Für eine generationengerechte, lebenswerte Stadt, die Erfahrung wertschätzt und Generationen verbindet.
  • Als Koalition setzen wir uns dafür ein, dass Wohnen auch im Alter in Eschborn und Niederhöchstadt sicher und selbstbestimmt möglich bleibt.
  • Die historische Hofreite in Niederhöchstadt wollen wir zu einer modernen Begegnungsstätte weiterentwickeln und die Kooperationen mit Vereinen und sozialen sowie Bildungsträgern ermöglichen. Die generationenübergreifende Begegnung soll unter anderem die Kooperation mit einer im Gebäude verorteten Gruppe der U3-Betreuung ermöglichen.
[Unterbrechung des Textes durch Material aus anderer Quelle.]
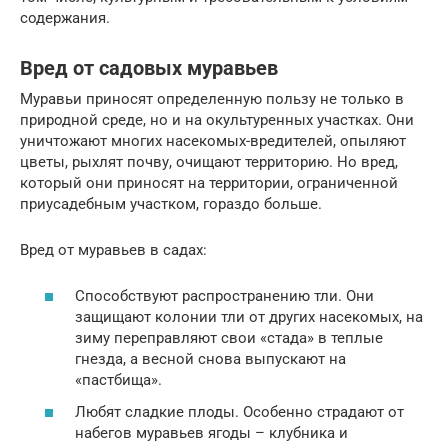
содержания.
Вред от садовых муравьев
Муравьи приносят определенную пользу не только в
природной среде, но и на окультуренных участках. Они
уничтожают многих насекомых-вредителей, опыляют
цветы, рыхлят почву, очищают территорию. Но вред,
который они приносят на территории, ограниченной
приусадебным участком, гораздо больше.
Вред от муравьев в садах:
Способствуют распространению тли. Они
защищают колонии тли от других насекомых, на
зиму переправляют свои «стада» в теплые
гнезда, а весной снова выпускают на
«пастбища».
Любят сладкие плоды. Особенно страдают от
набегов муравьев ягоды – клубника и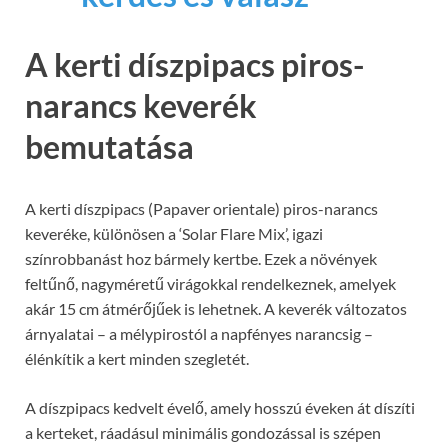
A kerti díszpipacs piros-
narancs keverék
bemutatása
A kerti díszpipacs (Papaver orientale) piros-narancs
keveréke, különösen a ‘Solar Flare Mix’, igazi
színrobbanást hoz bármely kertbe. Ezek a növények
feltűnő, nagyméretű virágokkal rendelkeznek, amelyek
akár 15 cm átmérőjűek is lehetnek. A keverék változatos
árnyalatai – a mélypirostól a napfényes narancsig –
élénkítik a kert minden szegletét.
A díszpipacs kedvelt évelő, amely hosszú éveken át díszíti
a kerteket, ráadásul minimális gondozással is szépen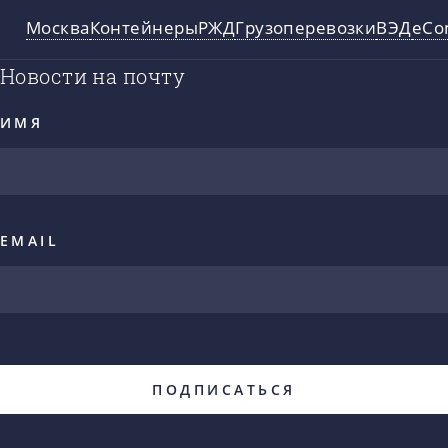
Москва
Контейнеры
РЖД
Грузоперевозки
ВЭД
eCo
Новости на почту
ИМЯ
EMAIL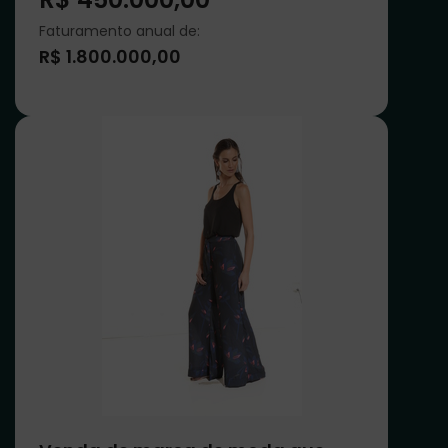
Faturamento anual de:
R$ 1.800.000,00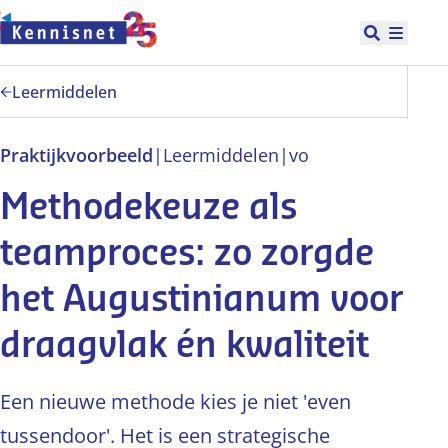
Doorgaan naar hoofdinhoud
Open zoek
Hoofd
Leermiddelen
Praktijkvoorbeeld
|
Leermiddelen
|
vo
Methodekeuze als
teamproces: zo zorgde
het Augustinianum voor
draagvlak én kwaliteit
Een nieuwe methode kies je niet 'even
tussendoor'. Het is een strategische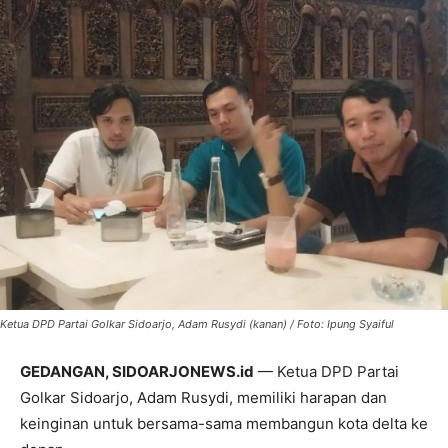
Ketua DPD Partai Golkar Sidoarjo, Adam Rusydi (kanan) / Foto: Ipung Syaiful
GEDANGAN, SIDOARJONEWS.id
— Ketua DPD Partai
Golkar Sidoarjo, Adam Rusydi, memiliki harapan dan
keinginan untuk bersama-sama membangun kota delta ke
  • Auf dem ehemaligen Feuerwehrgelände in der Unterortstraße prüfen wir im Rahmen des durch das städtische Wohnungsunternehmen (Gemeinnütziges Wohnungsunternehmen Eschborn) geplanten Wohnbaus die Realisierung eines generationsübergreifenden Wohnprojekts, um gemeinsames Leben von Jung und Alt zu fördern.
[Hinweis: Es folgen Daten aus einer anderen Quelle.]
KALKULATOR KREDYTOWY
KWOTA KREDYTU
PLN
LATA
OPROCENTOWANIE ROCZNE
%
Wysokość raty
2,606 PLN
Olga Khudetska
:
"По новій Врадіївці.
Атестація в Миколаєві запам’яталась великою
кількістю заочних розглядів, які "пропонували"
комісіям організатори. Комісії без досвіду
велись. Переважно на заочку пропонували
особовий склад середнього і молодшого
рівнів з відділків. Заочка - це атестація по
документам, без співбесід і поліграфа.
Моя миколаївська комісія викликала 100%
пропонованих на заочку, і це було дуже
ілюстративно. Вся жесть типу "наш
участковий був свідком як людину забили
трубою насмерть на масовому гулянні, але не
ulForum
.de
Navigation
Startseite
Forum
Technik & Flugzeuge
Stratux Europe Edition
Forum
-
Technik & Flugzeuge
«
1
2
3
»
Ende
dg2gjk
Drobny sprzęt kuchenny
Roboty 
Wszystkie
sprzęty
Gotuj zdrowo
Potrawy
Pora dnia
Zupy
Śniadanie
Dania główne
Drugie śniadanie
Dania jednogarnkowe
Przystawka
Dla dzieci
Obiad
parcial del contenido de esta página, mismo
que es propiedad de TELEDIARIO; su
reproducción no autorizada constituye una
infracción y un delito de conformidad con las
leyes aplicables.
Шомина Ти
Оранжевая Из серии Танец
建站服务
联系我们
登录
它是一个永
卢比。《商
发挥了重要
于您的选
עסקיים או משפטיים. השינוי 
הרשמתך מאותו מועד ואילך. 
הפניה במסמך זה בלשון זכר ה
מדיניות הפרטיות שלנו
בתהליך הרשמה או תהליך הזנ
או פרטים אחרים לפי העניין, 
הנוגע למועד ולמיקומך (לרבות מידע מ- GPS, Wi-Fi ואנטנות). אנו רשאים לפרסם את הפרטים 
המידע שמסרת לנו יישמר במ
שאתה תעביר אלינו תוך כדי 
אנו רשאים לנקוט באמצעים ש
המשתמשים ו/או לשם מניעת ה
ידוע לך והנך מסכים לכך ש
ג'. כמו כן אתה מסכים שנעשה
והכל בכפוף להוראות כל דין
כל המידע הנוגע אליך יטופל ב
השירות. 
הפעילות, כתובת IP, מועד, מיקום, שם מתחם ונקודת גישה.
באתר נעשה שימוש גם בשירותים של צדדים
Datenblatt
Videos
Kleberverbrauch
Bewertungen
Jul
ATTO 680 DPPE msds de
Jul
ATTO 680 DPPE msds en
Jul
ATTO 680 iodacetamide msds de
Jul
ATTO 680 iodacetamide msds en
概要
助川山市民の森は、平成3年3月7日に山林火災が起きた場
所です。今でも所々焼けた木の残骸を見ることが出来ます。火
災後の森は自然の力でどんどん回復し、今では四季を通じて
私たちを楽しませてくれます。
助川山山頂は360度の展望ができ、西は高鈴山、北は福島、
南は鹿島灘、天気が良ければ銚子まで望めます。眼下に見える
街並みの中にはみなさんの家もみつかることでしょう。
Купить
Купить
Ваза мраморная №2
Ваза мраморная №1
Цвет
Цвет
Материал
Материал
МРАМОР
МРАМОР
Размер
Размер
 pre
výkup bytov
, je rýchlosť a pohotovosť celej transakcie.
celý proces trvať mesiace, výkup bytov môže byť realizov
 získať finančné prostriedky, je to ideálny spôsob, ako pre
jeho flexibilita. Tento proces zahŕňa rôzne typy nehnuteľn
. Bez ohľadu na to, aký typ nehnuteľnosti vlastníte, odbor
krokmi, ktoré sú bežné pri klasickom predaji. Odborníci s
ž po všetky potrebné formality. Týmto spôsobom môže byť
  • Wir stehen für eine zukunftsfähige, starke, lokale Einzelhandelsstruktur, die die wohnortnahe Versorgung von Seniorinnen, Senioren und Familien sichert – dies soll durch verschiedene Maßnahmen, wie beispielsweise eine Konzeption des innerstädtischen Einzelhandels sicher gestellt werden.
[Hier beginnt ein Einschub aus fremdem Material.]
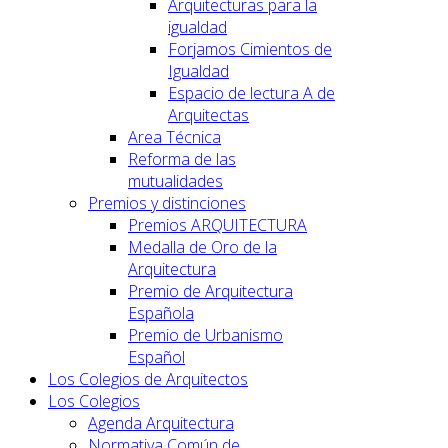
Arquitecturas para la
igualdad
Forjamos Cimientos de
Igualdad
Espacio de lectura A de
Arquitectas
Area Técnica
Reforma de las
mutualidades
Premios y distinciones
Premios ARQUITECTURA
Medalla de Oro de la
Arquitectura
Premio de Arquitectura
Española
Premio de Urbanismo
Español
Los Colegios de Arquitectos
Los Colegios
Agenda Arquitectura
Normativa Común de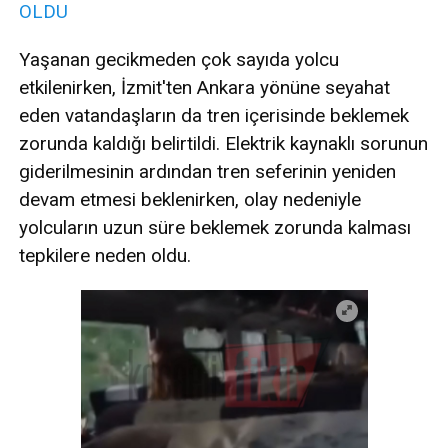
OLDU
Yaşanan gecikmeden çok sayıda yolcu
etkilenirken, İzmit'ten Ankara yönüne seyahat
eden vatandaşların da tren içerisinde beklemek
zorunda kaldığı belirtildi. Elektrik kaynaklı sorunun
giderilmesinin ardından tren seferinin yeniden
devam etmesi beklenirken, olay nedeniyle
yolcuların uzun süre beklemek zorunda kalması
tepkilere neden oldu.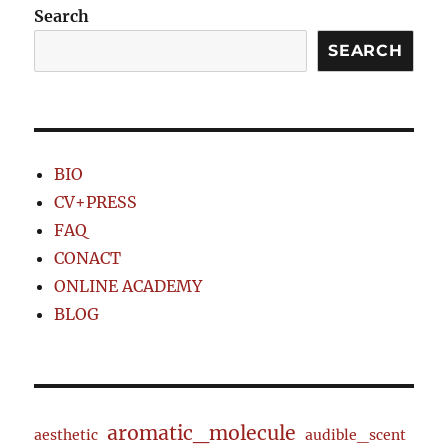
Search
SEARCH
BIO
CV+PRESS
FAQ
CONACT
ONLINE ACADEMY
BLOG
aromatic_molecule
aesthetic
audible_scent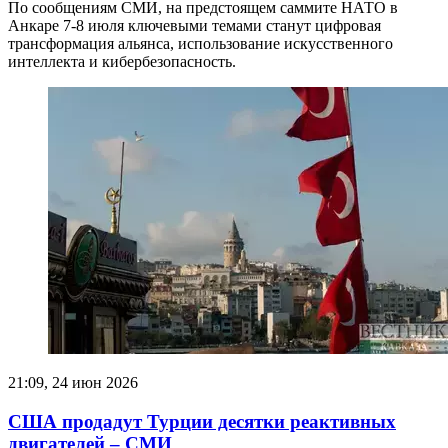
По сообщениям СМИ, на предстоящем саммите НАТО в
Анкаре 7-8 июля ключевыми темами станут цифровая
трансформация альянса, использование искусственного
интеллекта и кибербезопасность.
21:09, 24 июн 2026
США продадут Турции десятки реактивных
двигателей – СМИ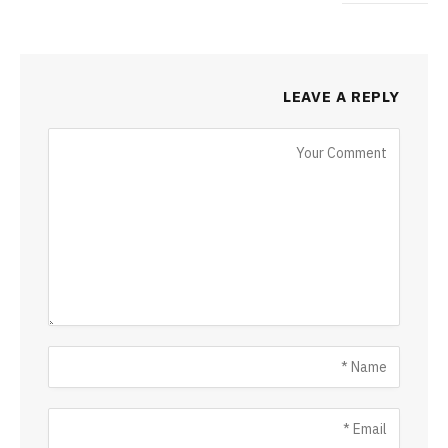
LEAVE A REPLY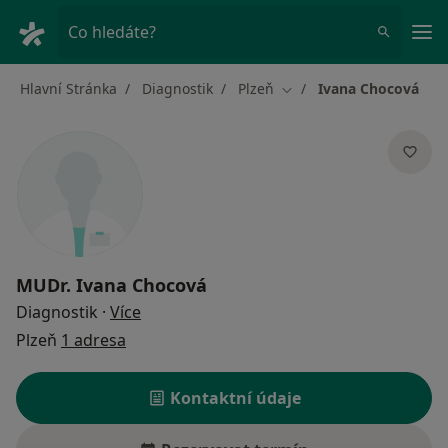
Hla
Co hledáte?
Hlavní Stránka
Diagnostik
Plzeň
Ivana Chocová
Změna města
MUDr.
Ivana Chocová
o specializacích
Diagnostik
·
Více
Plzeň
1 adresa
Kontaktní údaje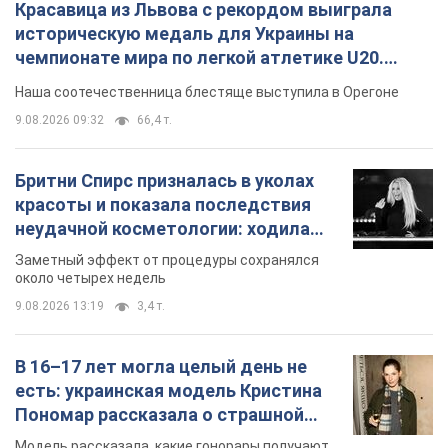
Красавица из Львова с рекордом выиграла
историческую медаль для Украины на
чемпионате мира по легкой атлетике U20.
Видео
Наша соотечественница блестяще выступила в Орегоне
9.08.2026 09:32
66,4 т.
Бритни Спирс призналась в уколах
красоты и показала последствия
неудачной косметологии: ходила
так почти месяц
Заметный эффект от процедуры сохранялся
около четырех недель
9.08.2026 13:19
3,4 т.
В 16–17 лет могла целый день не
есть: украинская модель Кристина
Пономар рассказала о страшной
стороне модельной карьеры
Модель рассказала, какие гонорары получают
  • Das städtische Taxigutscheinkonzept wollen wir fortführen und bei Bedarf weiterentwickeln, damit flexible Mobilität auch im Alter gesichert bleibt.
  • Bei der Umgestaltung von Parkplätzen und in Zusammenarbeit mit dem Einzelhandel prüfen wir gezielt die Einführung von Senioren- und Familienparkzonen besonders in der Nähe von Geschäften, damit neben den Familien auch Seniorinnen und Senioren ohne besonderen Berechtigungsschein in der Nähe der Geschäfte parken können.
  • Wir wollen generationenübergreifende Bildungs- und Sportangebote. Dabei soll auch die digitale Teilhabe von Seniorinnen und Senioren durch gezielte Unterstützungsangebote – insbesondere auch in Betreuungs- und Wohneinrichtungen – gestärkt und verbessert werden.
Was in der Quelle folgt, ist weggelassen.